Youssef : le policier acquitté

Par , le 29 septembre 2001 à 20h44 , mis à jour le 26 septembre 2001 à 20h50

La cour d'assises des Yvelines a acquitté vendredi soir Pascal Hiblot. Ce policier était jugé pour avoir tué Youssef en 1991 alors que le jeune homme participait à un rodéo avec des voitures volées à Mantes-la-Jolie. Le verdict a attisé la colère des amis de la victime.

proces policier youssef © INTERNE

Pascal Hiblot est libre. La cour d'assises des Yvelines a retenu la "légitime défense" pour justifier l'acquittement de ce policier de 42 ans, accusé d'avoir tué d'une balle dans la tête un jeune homme de 23 ans, Youssef Khaïf, en juin 1991 à Mantes la Jolie. Les jurés n'ont donc pas suivi l'avocat général qui, dans l'après-midi, avait demandé une "peine de principe avec sursis". Rejetant "la légitime défense", le magistrat avait demandé à la cour de reconnaître le policier "coupable de coups mortels avec arme" mais de tenir compte du contexte "professionnel et personnel" de cette nuit du 8 au 9 juin 1991. Cette nuit là, Pascal Hiblot a tiré sur Youssef Khaïf, qui conduisait un véhicule volé lors d'un "rodéo" dans le quartier du Val Fourré. Rodéo qui avait coûté la vie, peu auparavant, à une jeune policière.

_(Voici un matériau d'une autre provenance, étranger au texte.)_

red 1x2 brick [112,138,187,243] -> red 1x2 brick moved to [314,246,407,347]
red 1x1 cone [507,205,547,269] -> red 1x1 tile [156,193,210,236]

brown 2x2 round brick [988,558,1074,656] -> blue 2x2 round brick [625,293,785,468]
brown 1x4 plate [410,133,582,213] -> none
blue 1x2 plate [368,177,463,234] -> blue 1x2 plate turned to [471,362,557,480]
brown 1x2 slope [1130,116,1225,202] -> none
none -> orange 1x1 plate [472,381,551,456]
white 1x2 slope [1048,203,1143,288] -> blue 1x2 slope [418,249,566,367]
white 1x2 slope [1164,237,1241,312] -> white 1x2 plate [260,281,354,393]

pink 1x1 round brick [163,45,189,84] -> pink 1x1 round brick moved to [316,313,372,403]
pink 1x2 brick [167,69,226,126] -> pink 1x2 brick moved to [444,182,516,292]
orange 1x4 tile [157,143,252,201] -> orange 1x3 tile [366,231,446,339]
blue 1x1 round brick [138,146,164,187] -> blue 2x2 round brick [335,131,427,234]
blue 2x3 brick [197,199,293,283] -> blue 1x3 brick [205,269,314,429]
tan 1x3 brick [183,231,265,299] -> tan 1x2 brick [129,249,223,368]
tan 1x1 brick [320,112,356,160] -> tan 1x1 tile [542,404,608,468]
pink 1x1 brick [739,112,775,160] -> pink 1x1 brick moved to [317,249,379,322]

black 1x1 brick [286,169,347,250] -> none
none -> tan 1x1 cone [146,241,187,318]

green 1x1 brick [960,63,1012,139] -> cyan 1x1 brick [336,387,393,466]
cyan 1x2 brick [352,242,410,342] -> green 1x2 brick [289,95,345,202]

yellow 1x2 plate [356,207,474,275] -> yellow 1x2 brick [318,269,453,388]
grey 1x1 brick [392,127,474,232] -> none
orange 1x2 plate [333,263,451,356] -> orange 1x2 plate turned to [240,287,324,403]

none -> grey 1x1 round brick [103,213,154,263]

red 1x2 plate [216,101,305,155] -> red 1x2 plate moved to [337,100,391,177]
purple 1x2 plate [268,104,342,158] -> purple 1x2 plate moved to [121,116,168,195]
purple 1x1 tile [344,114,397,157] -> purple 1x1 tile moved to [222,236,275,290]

Colère, mais aucun débordement à l'issue du verdict


La maman de Youssef Khaïf-
On craignait des débordements autour du Palais de justice de Versailles, mais les proches de Youssef Khaïf ont préféré manifester leur colère de façon verbale, la nuit dernière à l'issue du prononcé de l'acquittement. "Bien sûr que c'est terrible, ça fait dix ans que j'attends et on lui donne un acquittement!" clame la mère du jeune homme défunt ; "C'est un permis de tuer" que la cour d'assises a "donné au policier". Un sentiment partagé par une trentaine de jeunes, amis de la victime, rassemblés à proximité du palais. Maître Olivier Fontibus, l'un des avocat de la famille Khaïf a qualifié de "consternant" le verdict et estimé qu'il s'agissait "d'un signal dangereux lancé au service de police" qui réduit "à néant toutes les règles de l'usage des armes". Lui aussi avoue "qu'on n'est pas loin du permis de tuer". Son confrère Alain Mikowsky défendant également la famille compare ce verdict "à la loi du talion" une décision qui selon lui "remet en cause la paix civile et remet en cause la politique de la ville".

Pour Pascal Hiblot, qui avait déjà bénéficié d'un non-lieu le 24 juillet 1997, c'est une page qui se tourne, l'acquittement devant une cour d'assises n'étant susceptible d'aucun appel devant la cour.

Manifestation dans le calme samedi

Une soixantaine de personnes se sont rassemblées dans la calme, samedi après-midi à Mantes-la-Jolie, afin d'honorer la mémoire de Youssef. "Nous sommes juste ici pour nous recueillir et dire que nous n'avons rien compris à la justice. Nous sommes allés au tribunal mais nous connaissions déjà le verdict. Si c'est ça la justice, demain je peux tuer quelqu'un et je ne risque pas d'être inquiétée", a déploré Nadia Khaïf, soeur de la victime. "Nous voulions dire aux jeunes de ne pas céder. Nous comptons faire appel du jugement devant la Cour européenne de Strasbourg", a-t-elle ajouté. Pour Yazid Kherfica, un responsable du MIB (Mouvement de l'immigration et des banlieues), le but de ce rassemblement était "de faire baisser les tensions et de dire que l'instruction de l'affaire a été bâclée". Le père de la victime a également tenu à exprimer ses sentiments : "Nous ne cherchons pas à nous venger et la condamnation du policier ne nous aurait pas rendu notre fils. Mais le policier a fait une connerie et il doit payer".